5 Sep

Alan Greenspan: Why Is Trump Dead Wrong?

WRITTEN BY Rabindra Samanta

On Wednesday, Alan Greenspan, a former Fed chairman, told CNBC, “Overall, the economy seems to be sagging.” On August 18, President Trump tweeted that the US economy is in great shape. The unemployment rate is near a decade low, which supports the economy. In the tweet, President Trump added that the growth rate will accelerate after the trade deal. Last month, the yield curve inversion increased the recession fears.

Alan Greenspan: Why Is Trump Dead Wrong?

Greenspan said for a longer-term view, the rising aging population is reducing gross domestic savings from the economy dollar for dollar. The reduction impacts capital investment in the economy that’s financed by domestic savings. US personal savings, as a percentage of disposable personal income, has fallen below 8% in July from over 17% in 1975.

Greenspan said, “The problem at this stage is that it’s not clear where the markets are going.” He also said, “a 10% rise in the S&P 500 Index has a 1% effect on overall GDP. That is not a small number”

Market might drag the economy

According to Greenspan, any major adjustments in the stock market will impact the economy with a short lag. Last month, the US equity market had the second-worst month in 2019. With a possible peaceful solution to the Hong Kong crisis and the US-China trade talks back on track, the S&P 500 Index (SPY) will likely rise in September.

However, based on recent events, we can’t rule out the possibility of another escalation in the trade war. Brexit concerns could intensify in the future. Businesses across the globe will be impacted if there isn’t a deal. In terms of political stability, Britain exiting the European Union could have serious implications in the future. In almost the last 100 years, two of the largest wars that the world has ever witnessed started on European soil.

Greenspan discussed negative interest rates

In the same interview, Greenspan said, “You’re seeing it pretty much throughout the world. It’s only a matter of time before it’s more in the United States.” In this context, he was referring to negative interest rates across the globe. More than $16 trillion bonds around the globe have a negative yield. In recent tweets, President Trump said that the Fed should reduce interest rates.

In another interview to CNBC on Thursday, Société Générale‘s Philippe Heim said, “As a continuation of this dovish monetary policy … mechanically, this will put pressure above the net interest margin, above of the profits that we make from deposits.” Interest rates impact financial stocks’ profitability. Heim expects interest rates to stay low long term across the globe.

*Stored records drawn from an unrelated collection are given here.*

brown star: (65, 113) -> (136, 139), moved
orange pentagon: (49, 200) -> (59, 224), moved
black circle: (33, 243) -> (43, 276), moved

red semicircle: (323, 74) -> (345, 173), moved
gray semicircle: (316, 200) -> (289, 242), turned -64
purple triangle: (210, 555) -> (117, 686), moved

The trend in interest rates could have a delayed impact on the bank’s net interest margin. After the Fed moved to ZIRP from late 2008 until 2015, among sector-specific SPDR ETFs, the Financial Select Sector SPDR Fund (XLF) rose 88.2%. Since late 2015 when the Fed started to increase interest rates until July 31, XLF has risen 46%.

For the September 18 meeting, CME’s FedWatch tool suggests a 95% chance of a quarter percent reduction in the interest rates. However, there’s a 5% chance that the Fed will surprise with a 50 basis point reduction in the interest rates. At the current pace, in the next seven FOMC meetings, the interest rate might move back near zero like it was before December 2015. According to Greenspan, the falling yield implies an aging population. A shrinking working-age population could be a fundamental source for negative interest rates.

Stocks to consider

In a low-interest-rate environment, the utility sector might be a good choice. The utility sector offers regular income in the form of steady dividends. The Utilities Select Sector SPDR Fund has a nearly 3% dividend yield. Technology stocks might be a better choice. So far, the Nasdaq 100 (QQQ) has outperformed the S&P 500 Index by four percentage points this year. Recently, Goldman Sachs said that Amazon (AMZN), Microsoft (MSFT), and Apple (AAPL) might be a better pick amid economic uncertainty. Microsoft and Apple also offer a dividend yield of 1.3% and 1.5%, respectively.

Greenspan’s view on gold

Greenspan thinks that gold prices above $1,500 per ounce suggest that people are looking for investments with value for at least the next 30 years. As we discussed earlier, if the US enters the negative interest rates club in the future, gold might be a good investment now. President Trump’s trade war has helped gold’s rise since 2018. In August, gold prices were active amid the equity meltdown. Experts think that with more quantitative easing in the US, gold prices could easily reach $2,000.